* [How to complete this task] In the entries below, find the line with "X570872Y391951*" and the line with "X573826Y393201*". Return those two lines and all lines between them, exactly.

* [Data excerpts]
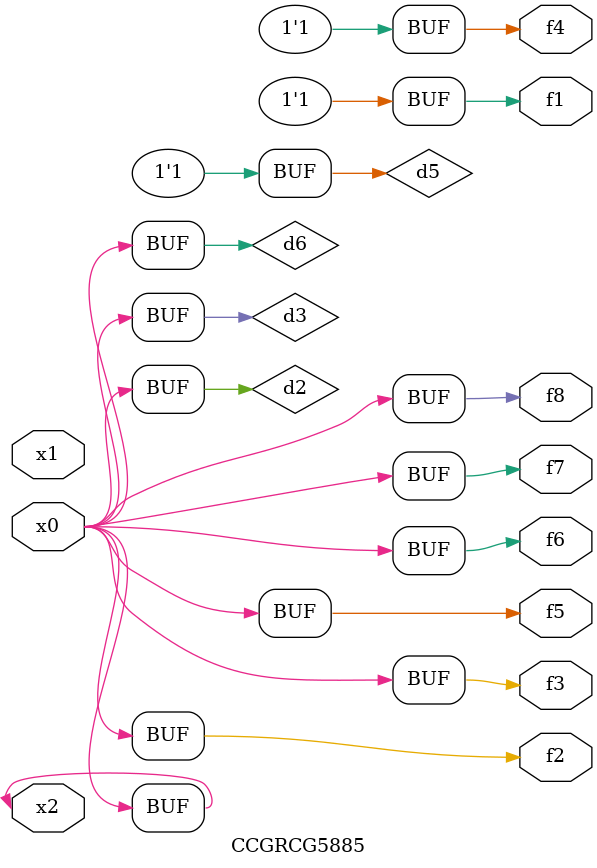
<source format=v>
module CCGRCG5885(
	input x0, x1, x2,
	output f1, f2, f3, f4, f5, f6, f7, f8
);

	wire d1, d2, d3, d4, d5, d6;

	xnor (d1, x2);
	buf (d2, x0, x2);
	and (d3, x0);
	xnor (d4, x1, x2);
	nand (d5, d1, d3);
	buf (d6, d2, d3);
	assign f1 = d5;
	assign f2 = d6;
	assign f3 = d6;
	assign f4 = d5;
	assign f5 = d6;
	assign f6 = d6;
	assign f7 = d6;
	assign f8 = d6;
endmodule

</source>
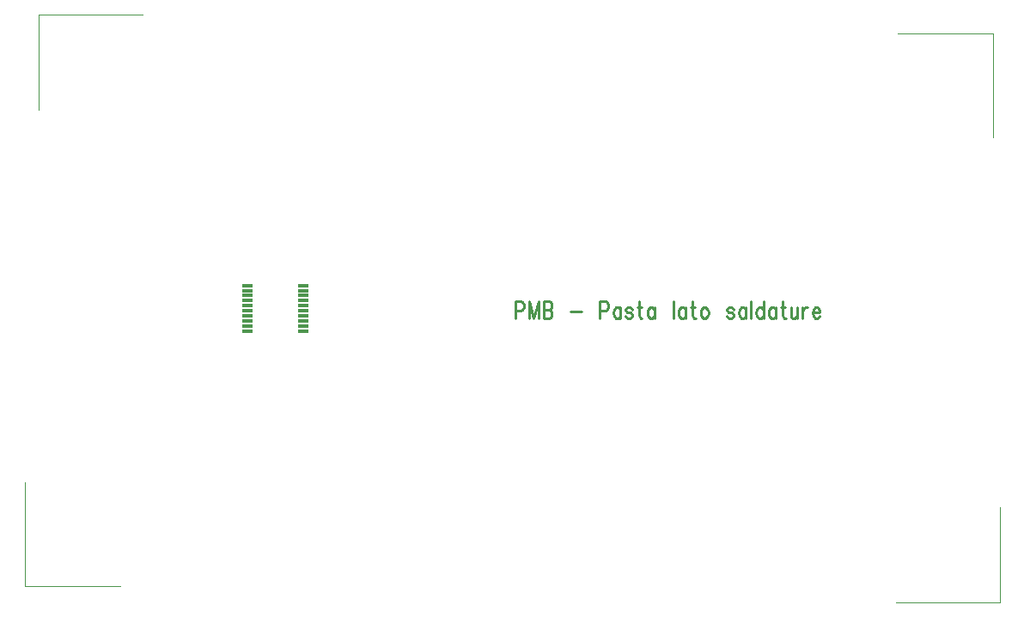
<source format=gbr>
*
*
G04 PADS VX.0 Build Number: 635560 generated Gerber (RS-274-X) file*
G04 PC Version=2.1*
*
%IN "FTC_con_001.pcb"*%
*
%MOIN*%
*
%FSLAX35Y35*%
*
*
*
*
G04 PC Standard Apertures*
*
*
G04 Thermal Relief Aperture macro.*
%AMTER*
1,1,$1,0,0*
1,0,$1-$2,0,0*
21,0,$3,$4,0,0,45*
21,0,$3,$4,0,0,135*
%
*
*
G04 Annular Aperture macro.*
%AMANN*
1,1,$1,0,0*
1,0,$2,0,0*
%
*
*
G04 Odd Aperture macro.*
%AMODD*
1,1,$1,0,0*
1,0,$1-0.005,0,0*
%
*
*
G04 PC Custom Aperture Macros*
*
*
*
*
*
*
G04 PC Aperture Table*
*
%ADD010C,0.01*%
%ADD040C,0.001*%
%ADD161R,0.04331X0.01181*%
*
*
*
*
G04 PC Circuitry*
G04 Layer Name FTC_con_001.pcb - circuitry*
%LPD*%
*
*
G04 PC Custom Flashes*
G04 Layer Name FTC_con_001.pcb - flashes*
%LPD*%
*
*
G04 PC Circuitry*
G04 Layer Name FTC_con_001.pcb - circuitry*
%LPD*%
*
G54D10*
G01X487008Y396326D02*
Y389764D01*
Y396326D02*
X489053D01*
X489735Y396014*
X489962Y395701*
X490190Y395076*
Y394139*
X489962Y393514*
X489735Y393201*
X489053Y392889*
X487008*
X492235Y396326D02*
Y389764D01*
Y396326D02*
X494053Y389764D01*
X495872Y396326D02*
X494053Y389764D01*
X495872Y396326D02*
Y389764D01*
X497917Y396326D02*
Y389764D01*
Y396326D02*
X499962D01*
X500644Y396014*
X500872Y395701*
X501099Y395076*
Y394451*
X500872Y393826*
X500644Y393514*
X499962Y393201*
X497917D02*
X499962D01*
X500644Y392889*
X500872Y392576*
X501099Y391951*
Y391014*
X500872Y390389*
X500644Y390076*
X499962Y389764*
X497917*
X508372Y392576D02*
X512462D01*
X519735Y396326D02*
Y389764D01*
Y396326D02*
X521781D01*
X522462Y396014*
X522690Y395701*
X522917Y395076*
Y394139*
X522690Y393514*
X522462Y393201*
X521781Y392889*
X519735*
X527690Y394139D02*
Y389764D01*
Y393201D02*
X527235Y393826D01*
X526781Y394139*
X526099*
X525644Y393826*
X525190Y393201*
X524962Y392264*
Y391639*
X525190Y390701*
X525644Y390076*
X526099Y389764*
X526781*
X527235Y390076*
X527690Y390701*
X532235Y393201D02*
X532008Y393826D01*
X531326Y394139*
X530644*
X529962Y393826*
X529735Y393201*
X529962Y392576*
X530417Y392264*
X531553Y391951*
X532008Y391639*
X532235Y391014*
Y390701*
X532008Y390076*
X531326Y389764*
X530644*
X529962Y390076*
X529735Y390701*
X534962Y396326D02*
Y391014D01*
X535190Y390076*
X535644Y389764*
X536099*
X534281Y394139D02*
X535872D01*
X540872D02*
Y389764D01*
Y393201D02*
X540417Y393826D01*
X539962Y394139*
X539281*
X538826Y393826*
X538372Y393201*
X538144Y392264*
Y391639*
X538372Y390701*
X538826Y390076*
X539281Y389764*
X539962*
X540417Y390076*
X540872Y390701*
X548144Y396326D02*
Y389764D01*
X552917Y394139D02*
Y389764D01*
Y393201D02*
X552462Y393826D01*
X552008Y394139*
X551326*
X550872Y393826*
X550417Y393201*
X550190Y392264*
Y391639*
X550417Y390701*
X550872Y390076*
X551326Y389764*
X552008*
X552462Y390076*
X552917Y390701*
X555644Y396326D02*
Y391014D01*
X555872Y390076*
X556326Y389764*
X556781*
X554962Y394139D02*
X556553D01*
X559962D02*
X559508Y393826D01*
X559053Y393201*
X558826Y392264*
Y391639*
X559053Y390701*
X559508Y390076*
X559962Y389764*
X560644*
X561099Y390076*
X561553Y390701*
X561781Y391639*
Y392264*
X561553Y393201*
X561099Y393826*
X560644Y394139*
X559962*
X571553Y393201D02*
X571326Y393826D01*
X570644Y394139*
X569962*
X569281Y393826*
X569053Y393201*
X569281Y392576*
X569735Y392264*
X570872Y391951*
X571326Y391639*
X571553Y391014*
Y390701*
X571326Y390076*
X570644Y389764*
X569962*
X569281Y390076*
X569053Y390701*
X576326Y394139D02*
Y389764D01*
Y393201D02*
X575872Y393826D01*
X575417Y394139*
X574735*
X574281Y393826*
X573826Y393201*
X573599Y392264*
Y391639*
X573826Y390701*
X574281Y390076*
X574735Y389764*
X575417*
X575872Y390076*
X576326Y390701*
X578372Y396326D02*
Y389764D01*
X583144Y396326D02*
Y389764D01*
Y393201D02*
X582690Y393826D01*
X582235Y394139*
X581553*
X581099Y393826*
X580644Y393201*
X580417Y392264*
Y391639*
X580644Y390701*
X581099Y390076*
X581553Y389764*
X582235*
X582690Y390076*
X583144Y390701*
X587917Y394139D02*
Y389764D01*
Y393201D02*
X587462Y393826D01*
X587008Y394139*
X586326*
X585872Y393826*
X585417Y393201*
X585190Y392264*
Y391639*
X585417Y390701*
X585872Y390076*
X586326Y389764*
X587008*
X587462Y390076*
X587917Y390701*
X590644Y396326D02*
Y391014D01*
X590872Y390076*
X591326Y389764*
X591781*
X589962Y394139D02*
X591553D01*
X593826D02*
Y391014D01*
X594053Y390076*
X594508Y389764*
X595190*
X595644Y390076*
X596326Y391014*
Y394139D02*
Y389764D01*
X598372Y394139D02*
Y389764D01*
Y392264D02*
X598599Y393201D01*
X599053Y393826*
X599508Y394139*
X600190*
X602235Y392264D02*
X604962D01*
Y392889*
X604735Y393514*
X604508Y393826*
X604053Y394139*
X603372*
X602917Y393826*
X602462Y393201*
X602235Y392264*
Y391639*
X602462Y390701*
X602917Y390076*
X603372Y389764*
X604053*
X604508Y390076*
X604962Y390701*
G54D40*
X634646Y279528D02*
X674803D01*
Y316535*
X672441Y460236D02*
Y500394D01*
X635433*
X296457Y325984D02*
Y285827D01*
X333465*
X342126Y507874D02*
X301969D01*
Y470866*
G54D161*
X404528Y402559D03*
X382874D03*
X404528Y400591D03*
X382874D03*
X404528Y398622D03*
X382874D03*
X404528Y396654D03*
X382874D03*
X404528Y394685D03*
X382874D03*
X404528Y392717D03*
X382874D03*
X404528Y390748D03*
X382874D03*
X404528Y388780D03*
X382874D03*
X404528Y386811D03*
X382874D03*
X404528Y384843D03*
X382874D03*
X0Y0D02*
M02*

</source>
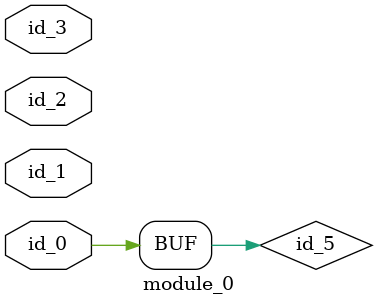
<source format=v>
module module_0 (
    inout id_0,
    input id_1,
    input id_2,
    input id_3
);
  type_6 id_4 (
      1,
      1
  );
  wor id_5 = id_0;
  assign id_0[1 : 1] = id_1;
endmodule

</source>
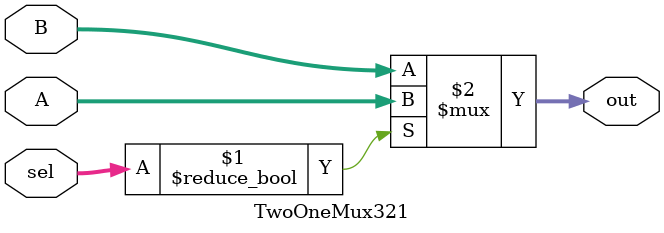
<source format=v>
`timescale 1ns / 1ps
module TwoOneMux321(
    input [31:0] A,
    input [31:0] B,
    input [1:0] sel,
    output [31:0] out
    );
	 
	 assign out = (sel) ? A:B;


endmodule

</source>
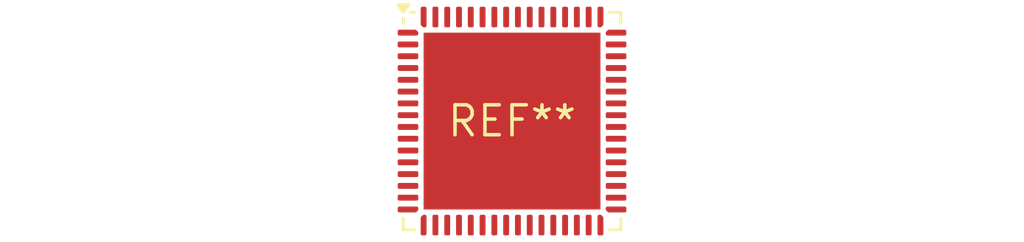
<source format=kicad_pcb>
(kicad_pcb (version 20240108) (generator pcbnew)

  (general
    (thickness 1.6)
  )

  (paper "A4")
  (layers
    (0 "F.Cu" signal)
    (31 "B.Cu" signal)
    (32 "B.Adhes" user "B.Adhesive")
    (33 "F.Adhes" user "F.Adhesive")
    (34 "B.Paste" user)
    (35 "F.Paste" user)
    (36 "B.SilkS" user "B.Silkscreen")
    (37 "F.SilkS" user "F.Silkscreen")
    (38 "B.Mask" user)
    (39 "F.Mask" user)
    (40 "Dwgs.User" user "User.Drawings")
    (41 "Cmts.User" user "User.Comments")
    (42 "Eco1.User" user "User.Eco1")
    (43 "Eco2.User" user "User.Eco2")
    (44 "Edge.Cuts" user)
    (45 "Margin" user)
    (46 "B.CrtYd" user "B.Courtyard")
    (47 "F.CrtYd" user "F.Courtyard")
    (48 "B.Fab" user)
    (49 "F.Fab" user)
    (50 "User.1" user)
    (51 "User.2" user)
    (52 "User.3" user)
    (53 "User.4" user)
    (54 "User.5" user)
    (55 "User.6" user)
    (56 "User.7" user)
    (57 "User.8" user)
    (58 "User.9" user)
  )

  (setup
    (pad_to_mask_clearance 0)
    (pcbplotparams
      (layerselection 0x00010fc_ffffffff)
      (plot_on_all_layers_selection 0x0000000_00000000)
      (disableapertmacros false)
      (usegerberextensions false)
      (usegerberattributes false)
      (usegerberadvancedattributes false)
      (creategerberjobfile false)
      (dashed_line_dash_ratio 12.000000)
      (dashed_line_gap_ratio 3.000000)
      (svgprecision 4)
      (plotframeref false)
      (viasonmask false)
      (mode 1)
      (useauxorigin false)
      (hpglpennumber 1)
      (hpglpenspeed 20)
      (hpglpendiameter 15.000000)
      (dxfpolygonmode false)
      (dxfimperialunits false)
      (dxfusepcbnewfont false)
      (psnegative false)
      (psa4output false)
      (plotreference false)
      (plotvalue false)
      (plotinvisibletext false)
      (sketchpadsonfab false)
      (subtractmaskfromsilk false)
      (outputformat 1)
      (mirror false)
      (drillshape 1)
      (scaleselection 1)
      (outputdirectory "")
    )
  )

  (net 0 "")

  (footprint "QFN-64-1EP_9x9mm_P0.5mm_EP7.5x7.5mm" (layer "F.Cu") (at 0 0))

)

</source>
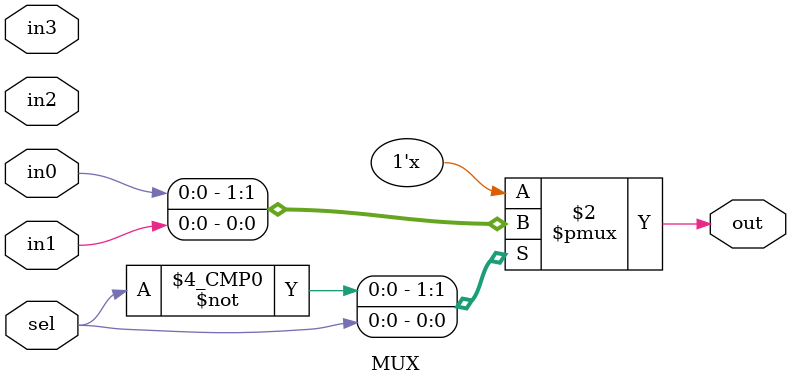
<source format=v>
module MUX(in0, in1, in2, in3, sel, out);
    parameter WIDTH = 1;
    parameter INPUTS = 2;
    input [WIDTH-1:0] in0;
    input [WIDTH-1:0] in1;
    input [WIDTH-1:0] in2;
    input [WIDTH-1:0] in3;
    input [$clog2(INPUTS)-1:0] sel;
    output reg [WIDTH-1:0] out;
    always @(*) begin
        case (sel)
            0 : out = in0;
            1 : out = in1;
            2 : out = in2;
            3 : out = in3;
        endcase
    end
endmodule
</source>
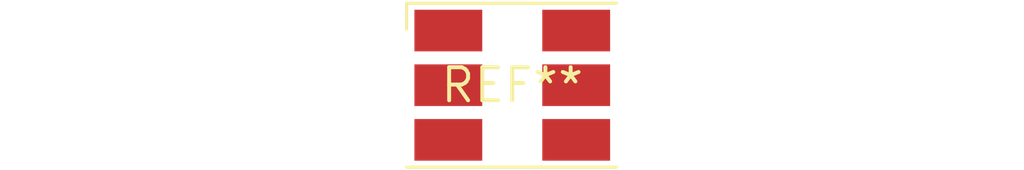
<source format=kicad_pcb>
(kicad_pcb (version 20240108) (generator pcbnew)

  (general
    (thickness 1.6)
  )

  (paper "A4")
  (layers
    (0 "F.Cu" signal)
    (31 "B.Cu" signal)
    (32 "B.Adhes" user "B.Adhesive")
    (33 "F.Adhes" user "F.Adhesive")
    (34 "B.Paste" user)
    (35 "F.Paste" user)
    (36 "B.SilkS" user "B.Silkscreen")
    (37 "F.SilkS" user "F.Silkscreen")
    (38 "B.Mask" user)
    (39 "F.Mask" user)
    (40 "Dwgs.User" user "User.Drawings")
    (41 "Cmts.User" user "User.Comments")
    (42 "Eco1.User" user "User.Eco1")
    (43 "Eco2.User" user "User.Eco2")
    (44 "Edge.Cuts" user)
    (45 "Margin" user)
    (46 "B.CrtYd" user "B.Courtyard")
    (47 "F.CrtYd" user "F.Courtyard")
    (48 "B.Fab" user)
    (49 "F.Fab" user)
    (50 "User.1" user)
    (51 "User.2" user)
    (52 "User.3" user)
    (53 "User.4" user)
    (54 "User.5" user)
    (55 "User.6" user)
    (56 "User.7" user)
    (57 "User.8" user)
    (58 "User.9" user)
  )

  (setup
    (pad_to_mask_clearance 0)
    (pcbplotparams
      (layerselection 0x00010fc_ffffffff)
      (plot_on_all_layers_selection 0x0000000_00000000)
      (disableapertmacros false)
      (usegerberextensions false)
      (usegerberattributes false)
      (usegerberadvancedattributes false)
      (creategerberjobfile false)
      (dashed_line_dash_ratio 12.000000)
      (dashed_line_gap_ratio 3.000000)
      (svgprecision 4)
      (plotframeref false)
      (viasonmask false)
      (mode 1)
      (useauxorigin false)
      (hpglpennumber 1)
      (hpglpenspeed 20)
      (hpglpendiameter 15.000000)
      (dxfpolygonmode false)
      (dxfimperialunits false)
      (dxfusepcbnewfont false)
      (psnegative false)
      (psa4output false)
      (plotreference false)
      (plotvalue false)
      (plotinvisibletext false)
      (sketchpadsonfab false)
      (subtractmaskfromsilk false)
      (outputformat 1)
      (mirror false)
      (drillshape 1)
      (scaleselection 1)
      (outputdirectory "")
    )
  )

  (net 0 "")

  (footprint "LED_RGB_Cree-PLCC-6_6x5mm_P2.1mm" (layer "F.Cu") (at 0 0))

)

</source>
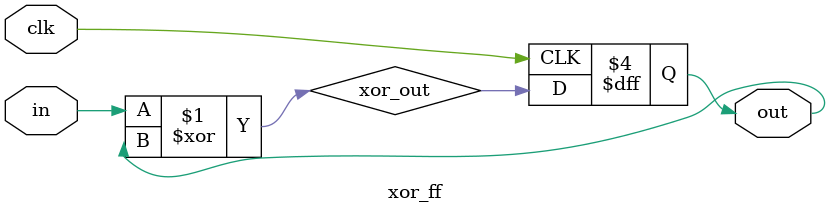
<source format=v>
module xor_ff (
    input wire in,
    input wire clk,
    output reg out = 0
);
    wire xor_out;

    assign xor_out = in ^ out;

    always @(posedge clk) begin
        out <= xor_out;
    end

endmodule

</source>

* [Written reply]
X570872Y391951*
X571326Y391639*
X571553Y391014*
Y390701*
X571326Y390076*
X570644Y389764*
X569962*
X569281Y390076*
X569053Y390701*
X576326Y394139D02*
Y389764D01*
Y393201D02*
X575872Y393826D01*
X575417Y394139*
X574735*
X574281Y393826*
X573826Y393201*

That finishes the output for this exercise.